Accuweather predicts hot dry summer in B.C. drought on prairies

Hot dry summer in B.C.

Snow fell on the Pennask Summitt early Friday morning but a new report from the AccuWeather Global Weather Center points to a hotter than usual summer.
AccuWeather is forecasting a warmer than usual summer in 2020 for most of the country and an additional warning for potential of wildfires in British Columbia.

While the COVID-19 pandemic forces continued restrictions for millions, most will appreciate the seasonable warmth, but for some provinces, the heat may arrive with risks.

A warmer-than-average summer for western Canada combined with a below-normal amount of rainfall could lead to a dangerous wildfire season in British Columbia and parts of Alberta.

"Other regions will have to keep an eye on drought conditions," veteran Accuweather meteorologist Brett Anderson.

Anderson indicates that despite a slow start to the fire season, "conditions could rapidly change by June due to the dangerous brew that may be ripening."

"The summer may end up being unusually warm to hot across the west, especially from British Columbia to the Yukon Territory," Anderson said. "The combination of hotter days away from the coast and near- to below-normal rainfall may be a recipe for an active fire season."

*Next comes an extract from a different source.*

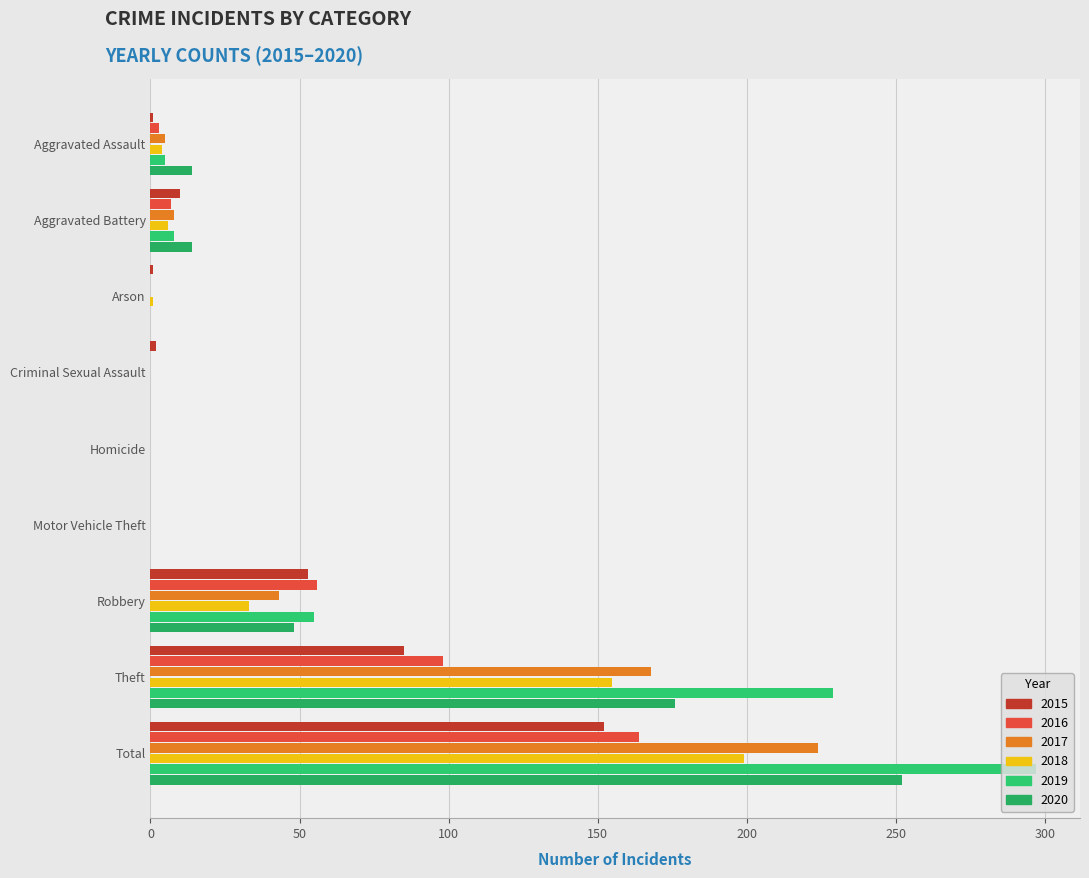

Count the number of data series in this chart.

6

Anderson also points out that the increased fire risk could also lead to more difficult breathing conditions, especially in late July and August.

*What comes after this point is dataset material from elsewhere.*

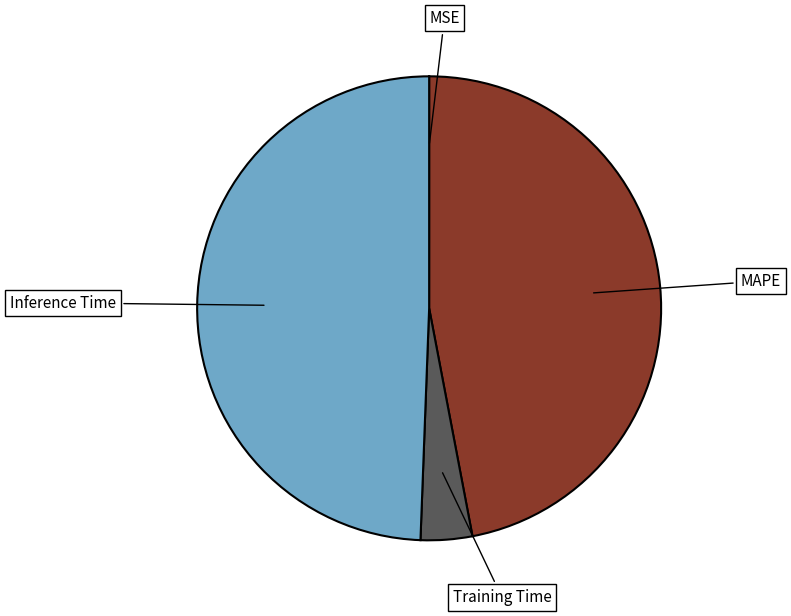

Does any single category account for the majority?

No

Below-average precipitation over the Prairies could set the scene for drought conditions to take hold in some parts of Alberta, Saskatchewan, and Manitoba.

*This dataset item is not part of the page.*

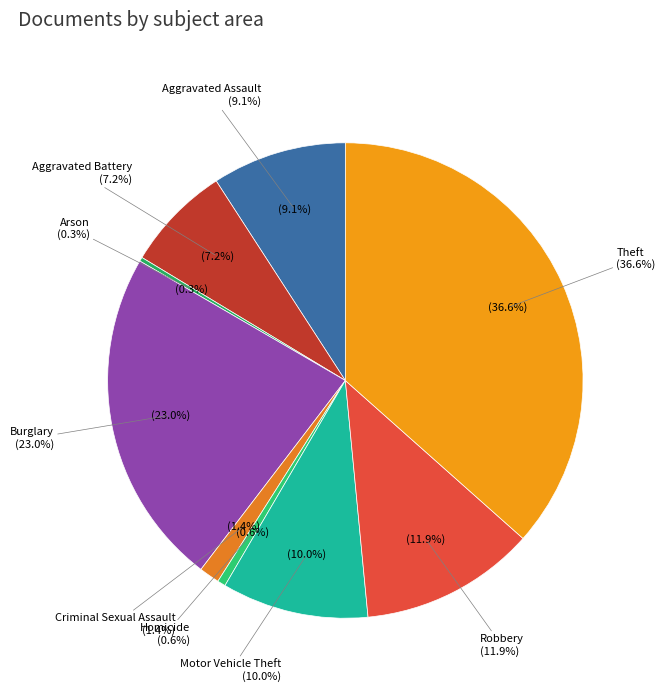

What is the largest slice in the pie chart?

Theft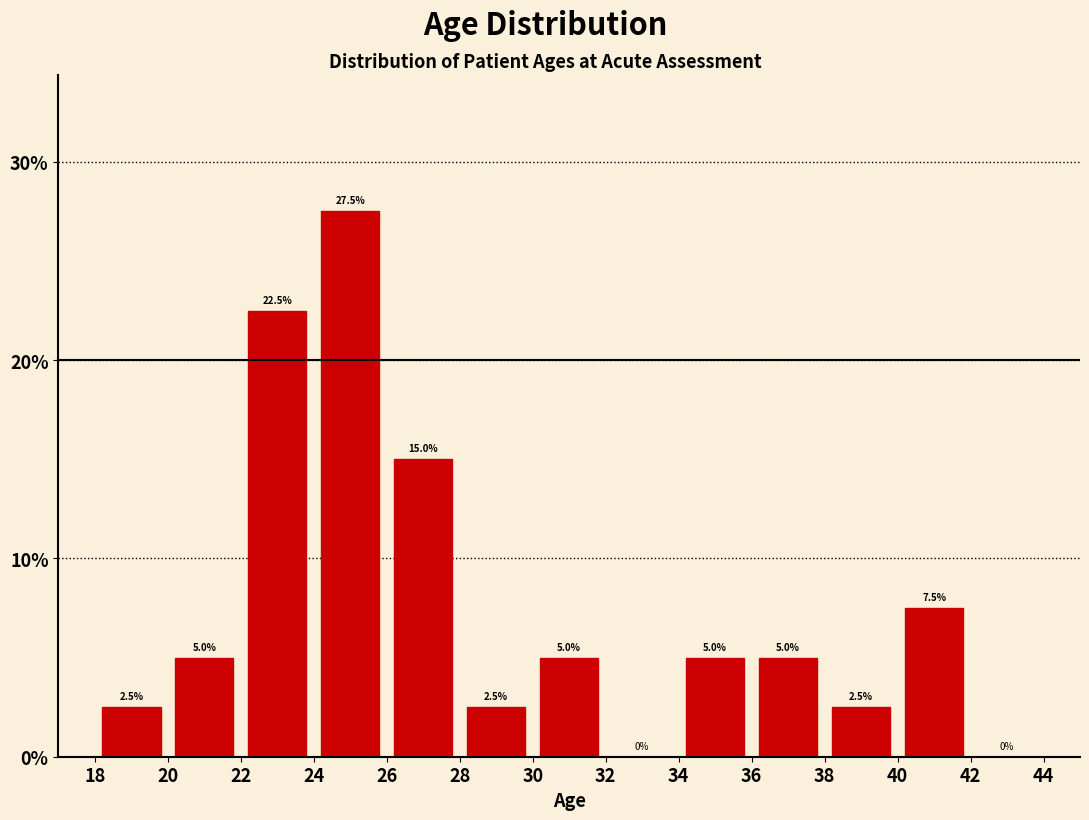

Which range on the x-axis has the tallest bar?

24 to 26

The report also paints a gloomy picture for B.C. fisheries. Although water temperatures along the coastal Pacific won't reach the extremes observed several years ago, Anderson said, "the warmer water this year will increase the risk of harmful algae blooms."

Elsewhere in the country, far wetter weather may spur opposite problems, as higher-than-average rainfall could lead to local flooding concerns and other emerging hazards that accompany the stormy pattern.

A tumultuous weather pattern may lead to a particularly stormy summer for the central part of the country, particularly over the Great Lakes region.

"This may end up being an above-average year for tornadoes across Ontario," Anderson said.  

In Quebec a hot and humid summer is anticipated. Similar to the western part of Canada, the increase in temperatures will also mean elevated wildfire risks for the northern portion of the province, particularly in the second half of the summer.

On the east coast in Newfoundland and Nova Scotia, higher temperatures aren't expected to be as extreme and, along with less humid air, should lead to more pleasant conditions for the season.

Accuweather forecasters say there is a great deal of uncertainty when it comes to predicting what looks to be a very active hurricane season in the Atlantic basin.

As many as 14 to 20 tropical storms and seven to 11 hurricanes are forecasted to form and four to six of the storms could strengthen into major hurricanes -- Category 3 or higher.

Accuweather indicates average summer temperatures in Canada have increased by about 1.4 degrees Celsius over the past 72 years.